The diversity of secondary metabolite biosynthetic gene clusters (smBGCs) in different mineral types and geographic locations. (a) Correlation between the total number of smBGCs in each sample and the total length of quality MAGs in each sample. (b) smBGC counts per Gigabase (the total number of smBGCs in each sample divided by the total length of quality MAGs in each sample) plotted according to mineral type. (c) smBGC counts per Gigabase (the total number of smBGCs in each sample divided by the total length of quality MAGs in each sample) plotted according to geographic location. Data were analyzed using one-way ANOVA followed by Turkey’s test (*P < 0.05, **P < 0.01, ***P < 0.001, and ****P < 0.0001).

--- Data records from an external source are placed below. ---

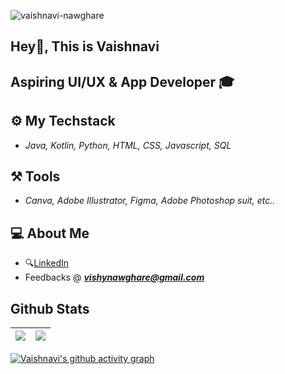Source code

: <p align="left"> <img src="https://komarev.com/ghpvc/?username=vaishnavi-nawghare" alt="vaishnavi-nawghare" /> </p> 
 
## Hey👋, This is Vaishnavi
  
## Aspiring UI/UX & App Developer 🎓

## ⚙️ My Techstack 

- _Java, Kotlin, Python, HTML, CSS, Javascript, SQL_

## ⚒️ Tools 

- _Canva, Adobe Illustrator, Figma, Adobe Photoshop suit, etc.._

## 💻 About Me 

-  🔍[LinkedIn](https://www.linkedin.com/in/vaishnavi-nawghare-35a2a8210)
-  Feedbacks @ _**vishynawghare@gmail.com**_



## Github Stats

| <img src="https://github-readme-stats.vercel.app/api?username=vaishnavi-nawghare&&show_icons=true&count_private=true&theme=github_dark">|<img src="https://github-readme-streak-stats.herokuapp.com/?user=vaishnavi-nawghare&theme=blueberry_duo"/> |
| ------------| ------------- |


[![Vaishnavi's github activity graph](https://activity-graph.herokuapp.com/graph?username=vaishnavi-nawghare&theme=xcode)](https://github.com/ashutosh00710/github-readme-activity-graph)


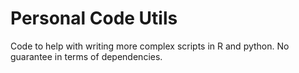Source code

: # Personal Code Utils

Code to help with writing more complex scripts in R and python. No guarantee in terms of dependencies.
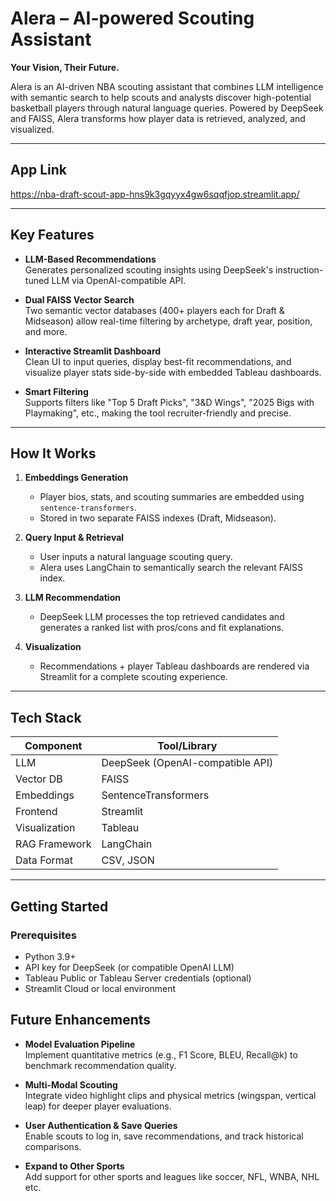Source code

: # Alera – AI-powered Scouting Assistant

**Your Vision, Their Future.**

Alera is an AI-driven NBA scouting assistant that combines LLM intelligence with semantic search to help scouts and analysts discover high-potential basketball 
players through natural language queries. Powered by DeepSeek and FAISS, Alera transforms how player data is retrieved, analyzed, and visualized.

---

## App Link

https://nba-draft-scout-app-hns9k3gqyyx4gw6sqqfjop.streamlit.app/

---

## Key Features

- **LLM-Based Recommendations**  
  Generates personalized scouting insights using DeepSeek's instruction-tuned LLM via OpenAI-compatible API.

- **Dual FAISS Vector Search**  
  Two semantic vector databases (400+ players each for Draft & Midseason) allow real-time filtering by archetype, draft year, position, and more.

- **Interactive Streamlit Dashboard**  
  Clean UI to input queries, display best-fit recommendations, and visualize player stats side-by-side with embedded Tableau dashboards.

- **Smart Filtering**  
  Supports filters like "Top 5 Draft Picks", "3&D Wings", "2025 Bigs with Playmaking", etc., making the tool recruiter-friendly and precise.

---

## How It Works

1. **Embeddings Generation**  
   - Player bios, stats, and scouting summaries are embedded using `sentence-transformers`.
   - Stored in two separate FAISS indexes (Draft, Midseason).

2. **Query Input & Retrieval**  
   - User inputs a natural language scouting query.
   - Alera uses LangChain to semantically search the relevant FAISS index.

3. **LLM Recommendation**  
   - DeepSeek LLM processes the top retrieved candidates and generates a ranked list with pros/cons and fit explanations.

4. **Visualization**  
   - Recommendations + player Tableau dashboards are rendered via Streamlit for a complete scouting experience.

---

## Tech Stack

| Component           | Tool/Library                      |
|---------------------|-----------------------------------|
| LLM                 | DeepSeek (OpenAI-compatible API)  |
| Vector DB           | FAISS                             |
| Embeddings          | SentenceTransformers              |
| Frontend            | Streamlit                         |
| Visualization       | Tableau                           |
| RAG Framework       | LangChain                         |
| Data Format         | CSV, JSON                         |

---

## Getting Started

### Prerequisites
- Python 3.9+
- API key for DeepSeek (or compatible OpenAI LLM)
- Tableau Public or Tableau Server credentials (optional)
- Streamlit Cloud or local environment


## Future Enhancements

- **Model Evaluation Pipeline**  
  Implement quantitative metrics (e.g., F1 Score, BLEU, Recall@k) to benchmark recommendation quality.

- **Multi-Modal Scouting**  
  Integrate video highlight clips and physical metrics (wingspan, vertical leap) for deeper player evaluations.

- **User Authentication & Save Queries**  
  Enable scouts to log in, save recommendations, and track historical comparisons.

- **Expand to Other Sports**  
  Add support for other sports and leagues like soccer, NFL, WNBA, NHL etc.
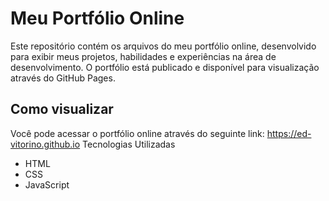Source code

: <h1> Meu Portfólio Online </h1>

Este repositório contém os arquivos do meu portfólio online, desenvolvido para exibir meus projetos, habilidades e experiências na área de desenvolvimento. O portfólio está publicado e disponível para visualização através do GitHub Pages.

<h2> Como visualizar </h2>

Você pode acessar o portfólio online através do seguinte link:
https://ed-vitorino.github.io
Tecnologias Utilizadas

   - HTML
   - CSS
   - JavaScript
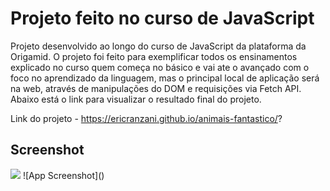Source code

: # Projeto feito no curso de JavaScript

Projeto desenvolvido ao longo do curso de JavaScript da plataforma da Origamid.
O projeto foi feito para exemplificar todos os ensinamentos explicado no curso quem começa no básico e vai ate o avançado com o foco no aprendizado da linguagem, mas o principal local de aplicação será na web, através de manipulações do DOM e requisições via Fetch API. Abaixo está o link para visualizar o resultado final do projeto.

Link do projeto - https://ericranzani.github.io/animais-fantastico/?

## Screenshot

<img src="../../Eric/animais-fantasticos.PNG">
![App Screenshot]()

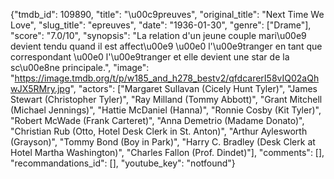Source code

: {"tmdb_id": 109890, "title": "\u00c9preuves", "original_title": "Next Time We Love", "slug_title": "epreuves", "date": "1936-01-30", "genre": ["Drame"], "score": "7.0/10", "synopsis": "La relation d'un jeune couple mari\u00e9 devient tendu quand il est affect\u00e9 \u00e0 l'\u00e9tranger en tant que correspondant \u00e0 l'\u00e9tranger et elle devient une star de la sc\u00e8ne principale.", "image": "https://image.tmdb.org/t/p/w185_and_h278_bestv2/qfdcarerI58vIQ02aQhwJX5RMry.jpg", "actors": ["Margaret Sullavan (Cicely Hunt Tyler)", "James Stewart (Christopher Tyler)", "Ray Milland (Tommy Abbott)", "Grant Mitchell (Michael Jennings)", "Hattie McDaniel (Hanna)", "Ronnie Cosby (Kit Tyler)", "Robert McWade (Frank Carteret)", "Anna Demetrio (Madame Donato)", "Christian Rub (Otto, Hotel Desk Clerk in St. Anton)", "Arthur Aylesworth (Grayson)", "Tommy Bond (Boy in Park)", "Harry C. Bradley (Desk Clerk at Hotel Martha Washington)", "Charles Fallon (Prof. Dindet)"], "comments": [], "recommandations_id": [], "youtube_key": "notfound"}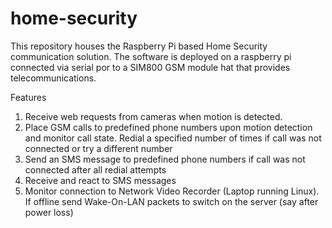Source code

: # home-security

This repository houses the Raspberry Pi based Home Security communication solution. 
The software is deployed on a raspberry pi connected via serial por to a SIM800 GSM module hat that provides telecommunications.

Features
1. Receive web requests from cameras when motion is detected.
2. Place GSM calls to predefined phone numbers upon motion detection and monitor call state. Redial a specified number of times if call was not connected or try a different number
3. Send an SMS message to predefined phone numbers if call was not connected after all redial attempts
4. Receive and react to SMS messages 
5. Monitor connection to Network Video Recorder (Laptop running Linux). If offline send Wake-On-LAN packets to switch on the server (say after power loss)
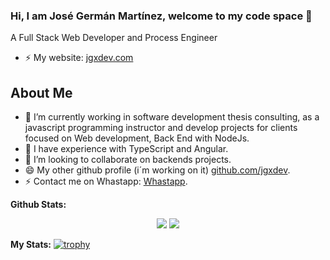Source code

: ### Hi, I am José Germán Martínez, welcome to my code space 👋
A Full Stack Web Developer and Process Engineer
- ⚡ My website: [jgxdev.com](https://jgxdev.com)

## About Me

- 🔭 I’m currently working in software development thesis consulting, as a javascript programming instructor and develop projects for clients focused on Web development, Back End with NodeJs.
- 🌱 I have experience with TypeScript and Angular.
- 👯 I’m looking to collaborate on backends projects.
- 😄 My other github profile (i´m working on it) [github.com/jgxdev](https://github.com/jgxdev).
- ⚡ Contact me on Whastapp: [Whastapp](https://wa.link/mhqy21).

**Github Stats:**

<p align="center">

  <img src="https://github-readme-stats.vercel.app/api?username=josegermanx&hide=stars&show_icons=true&theme=ligth&line_height=32">
  <img src="https://github-readme-stats.vercel.app/api/top-langs/?username=josegermanx&count_private=true&theme=ligth">

</p>

**My Stats:**
[![trophy](https://github-profile-trophy.vercel.app/?username=josegermanx)](https://github.com/ryo-ma/github-profile-trophy)

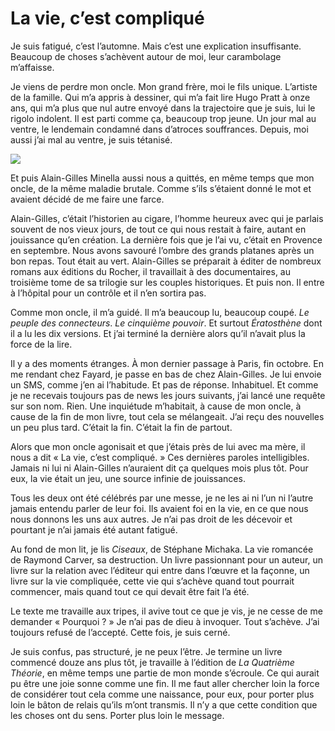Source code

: # La vie, c’est compliqué

Je suis fatigué, c’est l’automne. Mais c’est une explication insuffisante. Beaucoup de choses s’achèvent autour de moi, leur carambolage m’affaisse.<span id="more-30125"></span>

Je viens de perdre mon oncle. Mon grand frère, moi le fils unique. L’artiste de la famille. Qui m’a appris à dessiner, qui m’a fait lire Hugo Pratt à onze ans, qui m’a plus que nul autre envoyé dans la trajectoire que je suis, lui le rigolo indolent. Il est parti comme ça, beaucoup trop jeune. Un jour mal au ventre, le lendemain condamné dans d’atroces souffrances. Depuis, moi aussi j’ai mal au ventre, je suis tétanisé.

![](https://tcrouzet.com/images_tc/2012/12/agm1.jpg)

Et puis Alain-Gilles Minella aussi nous a quittés, en même temps que mon oncle, de la même maladie brutale. Comme s’ils s’étaient donné le mot et avaient décidé de me faire une farce.

Alain-Gilles, c’était l’historien au cigare, l’homme heureux avec qui je parlais souvent de nos vieux jours, de tout ce qui nous restait à faire, autant en jouissance qu’en création. La dernière fois que je l’ai vu, c’était en Provence en septembre. Nous avons savouré l’ombre des grands platanes après un bon repas. Tout était au vert. Alain-Gilles se préparait à éditer de nombreux romans aux éditions du Rocher, il travaillait à des documentaires, au troisième tome de sa trilogie sur les couples historiques. Et puis non. Il entre à l’hôpital pour un contrôle et il n’en sortira pas.

Comme mon oncle, il m’a guidé. Il m’a beaucoup lu, beaucoup coupé. *Le peuple des connecteurs*. *Le cinquième pouvoir*. Et surtout *Ératosthène* dont il a lu les dix versions. Et j’ai terminé la dernière alors qu’il n’avait plus la force de la lire.

Il y a des moments étranges. À mon dernier passage à Paris, fin octobre. En me rendant chez Fayard, je passe en bas de chez Alain-Gilles. Je lui envoie un SMS, comme j’en ai l’habitude. Et pas de réponse. Inhabituel. Et comme je ne recevais toujours pas de news les jours suivants, j’ai lancé une requête sur son nom. Rien. Une inquiétude m’habitait, à cause de mon oncle, à cause de la fin de mon livre, tout cela se mélangeait. J’ai reçu des nouvelles un peu plus tard. C’était la fin. C’était la fin de partout.

Alors que mon oncle agonisait et que j’étais près de lui avec ma mère, il nous a dit « La vie, c’est compliqué. » Ces dernières paroles intelligibles. Jamais ni lui ni Alain-Gilles n’auraient dit ça quelques mois plus tôt. Pour eux, la vie était un jeu, une source infinie de jouissances.

Tous les deux ont été célébrés par une messe, je ne les ai ni l’un ni l’autre jamais entendu parler de leur foi. Ils avaient foi en la vie, en ce que nous nous donnons les uns aux autres. Je n’ai pas droit de les décevoir et pourtant je n’ai jamais été autant fatigué.

Au fond de mon lit, je lis *Ciseaux*, de Stéphane Michaka. La vie romancée de Raymond Carver, sa destruction. Un livre passionnant pour un auteur, un livre sur la relation avec l’éditeur qui entre dans l’œuvre et la façonne, un livre sur la vie compliquée, cette vie qui s’achève quand tout pourrait commencer, mais quand tout ce qui devait être fait l’a été.

Le texte me travaille aux tripes, il avive tout ce que je vis, je ne cesse de me demander « Pourquoi ? » Je n’ai pas de dieu à invoquer. Tout s’achève. J’ai toujours refusé de l’accepté. Cette fois, je suis cerné.

Je suis confus, pas structuré, je ne peux l’être. Je termine un livre commencé douze ans plus tôt, je travaille à l’édition de *La Quatrième Théorie*, en même temps une partie de mon monde s’écroule. Ce qui aurait pu être une joie sonne comme une fin. Il me faut aller chercher loin la force de considérer tout cela comme une naissance, pour eux, pour porter plus loin le bâton de relais qu’ils m’ont transmis. Il n’y a que cette condition que les choses ont du sens. Porter plus loin le message.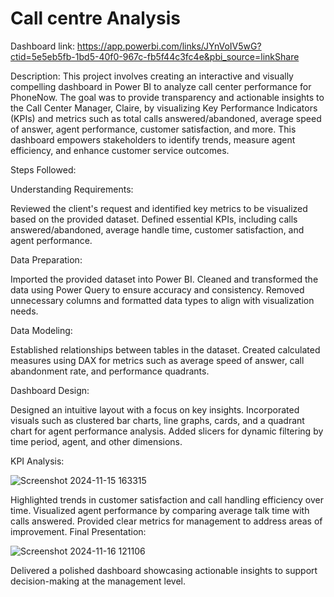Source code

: 
# Call centre Analysis

Dashboard link: https://app.powerbi.com/links/JYnVoIV5wG?ctid=5e5eb5fb-1bd5-40f0-967c-fb5f44c3fc4e&pbi_source=linkShare

Description:
This project involves creating an interactive and visually compelling dashboard in Power BI to analyze call center performance for PhoneNow. The goal was to provide transparency and actionable insights to the Call Center Manager, Claire, by visualizing Key Performance Indicators (KPIs) and metrics such as total calls answered/abandoned, average speed of answer, agent performance, customer satisfaction, and more. This dashboard empowers stakeholders to identify trends, measure agent efficiency, and enhance customer service outcomes.

Steps Followed:

Understanding Requirements:

Reviewed the client's request and identified key metrics to be visualized based on the provided dataset.
Defined essential KPIs, including calls answered/abandoned, average handle time, customer satisfaction, and agent performance.


Data Preparation:

Imported the provided dataset into Power BI.
Cleaned and transformed the data using Power Query to ensure accuracy and consistency.
Removed unnecessary columns and formatted data types to align with visualization needs.


Data Modeling:

Established relationships between tables in the dataset.
Created calculated measures using DAX for metrics such as average speed of answer, call abandonment rate, and performance quadrants.


Dashboard Design:

Designed an intuitive layout with a focus on key insights.
Incorporated visuals such as clustered bar charts, line graphs, cards, and a quadrant chart for agent performance analysis.
Added slicers for dynamic filtering by time period, agent, and other dimensions.


KPI Analysis:

![Screenshot 2024-11-15 163315](https://github.com/user-attachments/assets/8a54cb8d-bbfe-412f-b3eb-ad8916efff74)


Highlighted trends in customer satisfaction and call handling efficiency over time.
Visualized agent performance by comparing average talk time with calls answered.
Provided clear metrics for management to address areas of improvement.
Final Presentation:


![Screenshot 2024-11-16 121106](https://github.com/user-attachments/assets/2d417a66-e5cc-407b-9279-5b71b93c7cb8)


Delivered a polished dashboard showcasing actionable insights to support decision-making at the management level.

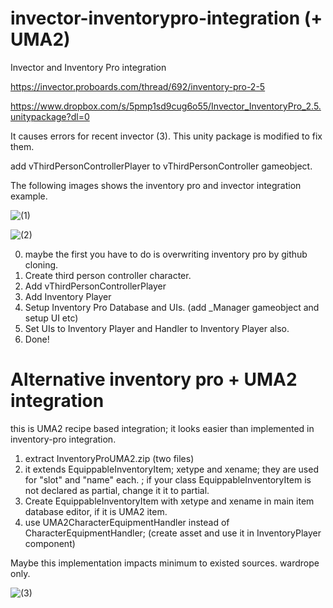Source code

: # invector-inventorypro-integration (+ UMA2)
Invector and Inventory Pro integration

https://invector.proboards.com/thread/692/inventory-pro-2-5

https://www.dropbox.com/s/5pmp1sd9cug6o55/Invector_InventoryPro_2.5.unitypackage?dl=0

It causes errors for recent invector (3).
This unity package is modified to fix them.


add vThirdPersonControllerPlayer to vThirdPersonController gameobject.



The following images shows the inventory pro and invector integration example.

![(1)](https://user-images.githubusercontent.com/34733747/119249985-efc59c00-bbd7-11eb-9ce2-958e07037e6b.png)

![(2)](https://user-images.githubusercontent.com/34733747/119249993-f9e79a80-bbd7-11eb-8180-00e0eedeaf3b.png)

0. maybe the first you have to do is overwriting inventory pro by github cloning.
1. Create third person controller character.
2. Add vThirdPersonControllerPlayer
3. Add Inventory Player
4. Setup Inventory Pro Database and UIs. (add _Manager gameobject and setup UI etc)
5. Set UIs to Inventory Player and Handler to Inventory Player also.
6. Done!




# Alternative inventory pro + UMA2 integration

this is UMA2 recipe based integration; it looks easier than implemented in inventory-pro integration.

1. extract InventoryProUMA2.zip (two files)
2. it extends EquippableInventoryItem; xetype and xename; they are used for "slot" and "name" each. ; if your class EquippableInventoryItem is not declared as partial, change it it to partial.
3. Create EquippableInventoryItem with xetype and xename in main item database editor, if it is UMA2 item.
4. use UMA2CharacterEquipmentHandler instead of CharacterEquipmentHandler;  (create asset and use it in InventoryPlayer component)

Maybe this implementation impacts minimum to existed sources.
wardrope only.


![(3)](https://user-images.githubusercontent.com/34733747/120885841-f74c6280-c625-11eb-8d35-b2fcb80fc7d0.png)
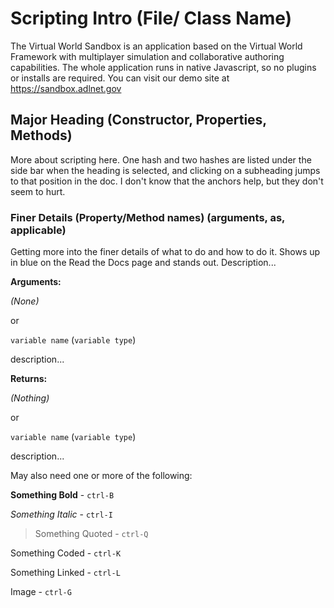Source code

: # Scripting Intro (File/ Class Name)

The Virtual World Sandbox is an application based on the Virtual World Framework with multiplayer simulation and collaborative authoring capabilities. The whole application runs in native Javascript, so no plugins or installs are required. You can visit our demo site at https://sandbox.adlnet.gov

<a id='majorHeading'></a>
## Major Heading (Constructor, Properties, Methods)

More about scripting here.  One hash and two hashes are listed under the side bar when the heading is selected, and clicking on a subheading jumps to that position in the doc. I don't know that the anchors help, but they don't seem to hurt.

<a id='finerDetails'></a>
### Finer Details (Property/Method names) (arguments, as, applicable)

Getting more into the finer details of what to do and how to do it.  Shows up in blue on the Read the Docs page and stands out. Description...   

**Arguments:**

*(None)*

or

`variable name` (`variable type`)

description...

**Returns:**

*(Nothing)*

or

`variable name` (`variable type`)

description...

May also need one or more of the following:

**Something Bold** - `ctrl-B`

*Something Italic* - `ctrl-I`

> Something Quoted - 
> `ctrl-Q`
>
 
Something Coded - `ctrl-K`

Something Linked - `ctrl-L`

Image - `ctrl-G`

The box plots of smBGC counts per Gigabase in different geographic locations or mineral types were generated using GraphPad Prism (version 9.3.1). One-way ANOVA followed by Turkey’s test was used to analyze the differences among groups (P < 0.05) by GraphPad Prism (version 9.3.1). Notably, the smBGCs were most abundant in Canada: Ontario and USA: Pennsylvania, Scalp Level by the analysis of geographic location, while Coal mine and Nickel-Copper mine had relatively greater abundances of smBGCs according to the analysis of mineral type (Fig. 5b,c).

Usage Notes

The datasets analyzed in this study were the largest AMD metagenomic datasets considered to date. Among the 68 samples from the SRA database, only 11 (16%) of the samples were from AMD metagenomic datasets from China. Through the collection and sequencing of 111 AMD samples in this study, the metagenomic data of AMD in southeastern China were obtained. This complemented the publicly available datasets in order to provide a better overview of the putative novel microorganisms and secondary metabolite resources in the AMD environment. These datasets can be further employed in research on AMD bioremediation, the mining of novel secondary metabolites for drug synthesis, and for the analysis of gene functions, metabolic pathways, and CNPS cycles in AMD.